What the task requires: Revise the data below by replacing each instance of "Kindly" with "Please", leaving everything else as it is.

[Dataset items]

--- Start ---

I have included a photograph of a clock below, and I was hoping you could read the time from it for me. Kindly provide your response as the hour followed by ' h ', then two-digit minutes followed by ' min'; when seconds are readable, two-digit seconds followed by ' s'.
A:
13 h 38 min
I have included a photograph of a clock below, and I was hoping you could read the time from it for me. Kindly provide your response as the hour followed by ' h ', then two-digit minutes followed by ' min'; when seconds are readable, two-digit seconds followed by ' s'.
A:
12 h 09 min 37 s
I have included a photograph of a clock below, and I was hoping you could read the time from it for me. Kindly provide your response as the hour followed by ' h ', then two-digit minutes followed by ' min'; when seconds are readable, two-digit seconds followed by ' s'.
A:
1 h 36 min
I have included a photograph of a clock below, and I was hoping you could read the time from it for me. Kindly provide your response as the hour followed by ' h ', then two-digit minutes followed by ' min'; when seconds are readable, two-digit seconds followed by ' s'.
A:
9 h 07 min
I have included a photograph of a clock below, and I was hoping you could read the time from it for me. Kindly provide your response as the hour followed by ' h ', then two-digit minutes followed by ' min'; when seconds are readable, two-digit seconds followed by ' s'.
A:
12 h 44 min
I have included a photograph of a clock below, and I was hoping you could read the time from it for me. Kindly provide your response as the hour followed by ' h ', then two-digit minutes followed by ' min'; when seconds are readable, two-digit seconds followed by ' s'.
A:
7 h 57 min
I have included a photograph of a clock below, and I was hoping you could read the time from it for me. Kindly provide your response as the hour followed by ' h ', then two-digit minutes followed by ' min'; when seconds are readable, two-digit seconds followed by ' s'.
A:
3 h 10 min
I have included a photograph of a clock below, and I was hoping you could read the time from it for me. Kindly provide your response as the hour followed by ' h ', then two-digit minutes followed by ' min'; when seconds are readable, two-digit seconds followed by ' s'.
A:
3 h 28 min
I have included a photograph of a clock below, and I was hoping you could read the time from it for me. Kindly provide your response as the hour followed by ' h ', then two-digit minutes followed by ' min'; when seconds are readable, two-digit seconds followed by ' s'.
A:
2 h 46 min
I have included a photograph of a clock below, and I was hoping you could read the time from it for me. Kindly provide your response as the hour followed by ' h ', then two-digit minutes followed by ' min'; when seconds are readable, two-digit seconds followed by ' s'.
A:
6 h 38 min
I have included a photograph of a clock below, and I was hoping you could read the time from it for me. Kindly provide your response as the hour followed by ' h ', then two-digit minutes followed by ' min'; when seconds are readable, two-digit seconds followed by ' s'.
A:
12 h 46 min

--- End ---

Exercise answer:
I have included a photograph of a clock below, and I was hoping you could read the time from it for me. Please provide your response as the hour followed by ' h ', then two-digit minutes followed by ' min'; when seconds are readable, two-digit seconds followed by ' s'.
A:
13 h 38 min
I have included a photograph of a clock below, and I was hoping you could read the time from it for me. Please provide your response as the hour followed by ' h ', then two-digit minutes followed by ' min'; when seconds are readable, two-digit seconds followed by ' s'.
A:
12 h 09 min 37 s
I have included a photograph of a clock below, and I was hoping you could read the time from it for me. Please provide your response as the hour followed by ' h ', then two-digit minutes followed by ' min'; when seconds are readable, two-digit seconds followed by ' s'.
A:
1 h 36 min
I have included a photograph of a clock below, and I was hoping you could read the time from it for me. Please provide your response as the hour followed by ' h ', then two-digit minutes followed by ' min'; when seconds are readable, two-digit seconds followed by ' s'.
A:
9 h 07 min
I have included a photograph of a clock below, and I was hoping you could read the time from it for me. Please provide your response as the hour followed by ' h ', then two-digit minutes followed by ' min'; when seconds are readable, two-digit seconds followed by ' s'.
A:
12 h 44 min
I have included a photograph of a clock below, and I was hoping you could read the time from it for me. Please provide your response as the hour followed by ' h ', then two-digit minutes followed by ' min'; when seconds are readable, two-digit seconds followed by ' s'.
A:
7 h 57 min
I have included a photograph of a clock below, and I was hoping you could read the time from it for me. Please provide your response as the hour followed by ' h ', then two-digit minutes followed by ' min'; when seconds are readable, two-digit seconds followed by ' s'.
A:
3 h 10 min
I have included a photograph of a clock below, and I was hoping you could read the time from it for me. Please provide your response as the hour followed by ' h ', then two-digit minutes followed by ' min'; when seconds are readable, two-digit seconds followed by ' s'.
A:
3 h 28 min
I have included a photograph of a clock below, and I was hoping you could read the time from it for me. Please provide your response as the hour followed by ' h ', then two-digit minutes followed by ' min'; when seconds are readable, two-digit seconds followed by ' s'.
A:
2 h 46 min
I have included a photograph of a clock below, and I was hoping you could read the time from it for me. Please provide your response as the hour followed by ' h ', then two-digit minutes followed by ' min'; when seconds are readable, two-digit seconds followed by ' s'.
A:
6 h 38 min
I have included a photograph of a clock below, and I was hoping you could read the time from it for me. Please provide your response as the hour followed by ' h ', then two-digit minutes followed by ' min'; when seconds are readable, two-digit seconds followed by ' s'.
A:
12 h 46 min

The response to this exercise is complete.